Document segment »
----
We performed transmission electron microscopy of immunogold-labeled MreB2-mTFP cell sections to covisualize MreB2 and the unlabeled nucleoid at electron microscopic resolution. Analysis of images from 30 sections containing >300 gold labels shows that ∼85% of gold particles border the nucleoid spiral, ∼10% localize close to the inner membrane, and ∼5% are in random locations (Fig. 6A to C). Strikingly, certain sections (Fig. 6D) contain a cluster of labeled MreB2-mTFP at the nucleoid. We also analyzed a kanamycin-resistant control strain that expresses wild-type MreB2, but not mTFP, and that has nearly wild-type levels of predation activity (17). Both cryo-electron tomography of whole cells and electron microscopy of thin sections from 30 cells confirm that size, cell morphology, and nucleoid localization in this strain are like those of wild-type cells with no discernible gold labeling on the nucleoid (Fig. 6E and F).

FIG. 6.

FIG. 6.

Immuno-localization of MreB2-mTFP. Projection electron microscopic images from representative sections of MreB2-mTFP-expressing cells (A to D) or control HD100Bd2345::Kmr cells that express wild-type MreB2 but lack mTFP (E and F). Sections were treated with anti-GFP antibody and then with 10-nm gold-labeled protein A to label surface antigens of the sections for imaging by transmission electron microscopy. Bar, 200 nm.
----
Provided records »
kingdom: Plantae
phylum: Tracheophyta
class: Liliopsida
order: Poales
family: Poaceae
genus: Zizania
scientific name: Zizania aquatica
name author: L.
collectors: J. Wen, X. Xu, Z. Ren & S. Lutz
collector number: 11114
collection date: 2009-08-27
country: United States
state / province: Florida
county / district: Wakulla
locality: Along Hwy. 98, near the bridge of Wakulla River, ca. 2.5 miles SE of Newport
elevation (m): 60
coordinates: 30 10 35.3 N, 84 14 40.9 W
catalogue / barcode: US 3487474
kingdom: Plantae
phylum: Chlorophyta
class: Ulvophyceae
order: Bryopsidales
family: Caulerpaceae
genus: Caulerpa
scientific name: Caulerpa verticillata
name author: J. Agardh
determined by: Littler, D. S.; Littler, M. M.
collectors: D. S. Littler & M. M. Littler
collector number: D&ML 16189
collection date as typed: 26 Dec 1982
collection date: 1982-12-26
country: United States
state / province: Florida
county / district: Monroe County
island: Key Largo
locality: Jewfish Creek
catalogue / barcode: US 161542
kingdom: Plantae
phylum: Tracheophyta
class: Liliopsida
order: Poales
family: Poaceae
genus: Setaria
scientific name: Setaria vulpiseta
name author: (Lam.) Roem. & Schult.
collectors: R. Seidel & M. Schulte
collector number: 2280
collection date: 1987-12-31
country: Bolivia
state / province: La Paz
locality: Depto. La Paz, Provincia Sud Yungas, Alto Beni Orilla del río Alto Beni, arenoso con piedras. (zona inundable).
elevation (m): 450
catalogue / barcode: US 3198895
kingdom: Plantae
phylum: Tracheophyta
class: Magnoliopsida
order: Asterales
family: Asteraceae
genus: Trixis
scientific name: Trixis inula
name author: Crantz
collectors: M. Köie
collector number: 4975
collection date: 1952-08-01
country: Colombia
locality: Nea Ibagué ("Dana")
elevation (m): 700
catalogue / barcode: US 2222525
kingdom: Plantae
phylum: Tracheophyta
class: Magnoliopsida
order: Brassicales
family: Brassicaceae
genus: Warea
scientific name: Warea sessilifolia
----
Task prompt »
From the MreB2 immunogold labeling passage, write out the part that begins with "Immuno-localization of MreB2-mTFP." and ends with "Bar, 200 nm.".

Result of this task »
Immuno-localization of MreB2-mTFP. Projection electron microscopic images from representative sections of MreB2-mTFP-expressing cells (A to D) or control HD100Bd2345::Kmr cells that express wild-type MreB2 but lack mTFP (E and F). Sections were treated with anti-GFP antibody and then with 10-nm gold-labeled protein A to label surface antigens of the sections for imaging by transmission electron microscopy. Bar, 200 nm.